On Tue, Apr 9, 2013 at 12:37 PM, Steven Schlansker <steven@likeness.com> wrote:
I'll +1 on the "you have to tune your Linux install" advice.
On Apr 9, 2013, at 11:25 AM, Scott Marlowe <scott.marlowe@gmail.com> wrote:
> One of the most common causes I've seen for this is linux's vm.*dirty* settings to get in the way. Like so many linux kernel "optimizations" this one looks good on paper but gives at best middling improvements with occasional io storms that block everything else.

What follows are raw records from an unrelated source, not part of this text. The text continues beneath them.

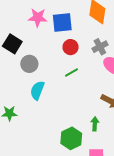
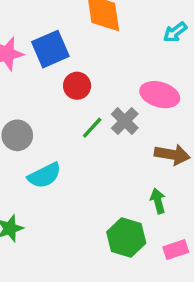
gray cross: (100, 47) -> (125, 121), moved
cyan semicircle: (37, 90) -> (44, 175), turned -120

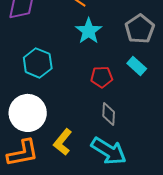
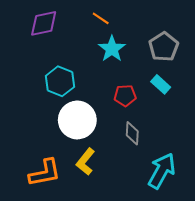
white circle: (28, 113) -> (77, 120), moved
cyan arrow: (109, 151) -> (162, 171), moved, turned -93

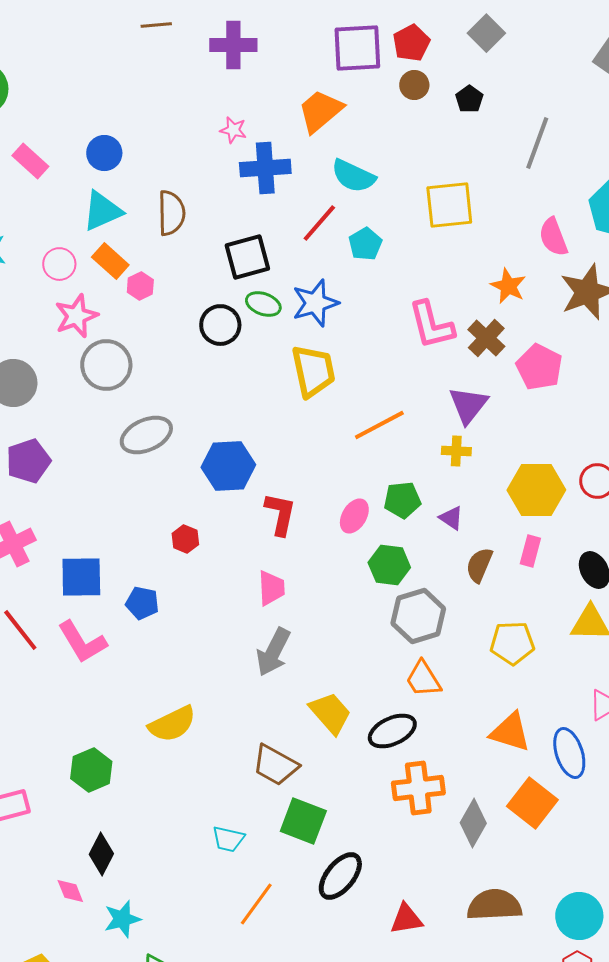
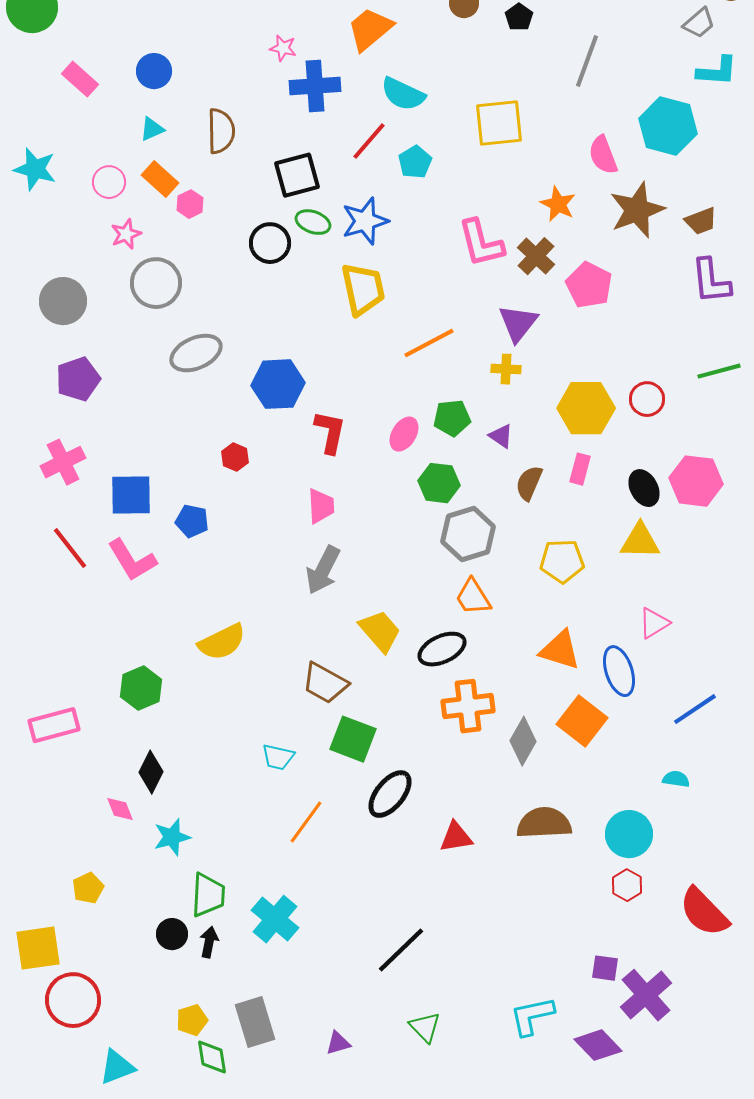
cyan triangle: (102, 211) -> (152, 129), size x0.6
pink star: (76, 316) -> (126, 234), size x0.7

On big mem machines doing a lot of writing IO I just set these to 0. Also tend to turn off swap as well as it's known to get in the way as well.
>
> settings for /etc/sysctl.conf
> vm.dirty_background_ratio = 0
> vm.dirty_ratio = 0
>
I found the "PostgreSQL 9.0 High Performance" book to be worth its weight in gold. A few days spent with the book and research on mailing lists improved our PostgreSQL performance multiple times over, and responsiveness under load by orders of magnitude.
http://www.amazon.com/PostgreSQL-High-Performance-Gregory-Smith/dp/184951030X
Yep. That's probably the single most useful performance tuning book anyone working with dbs can own. Even if you don't run postgresql, the hardware tuning and testing section is fantastic.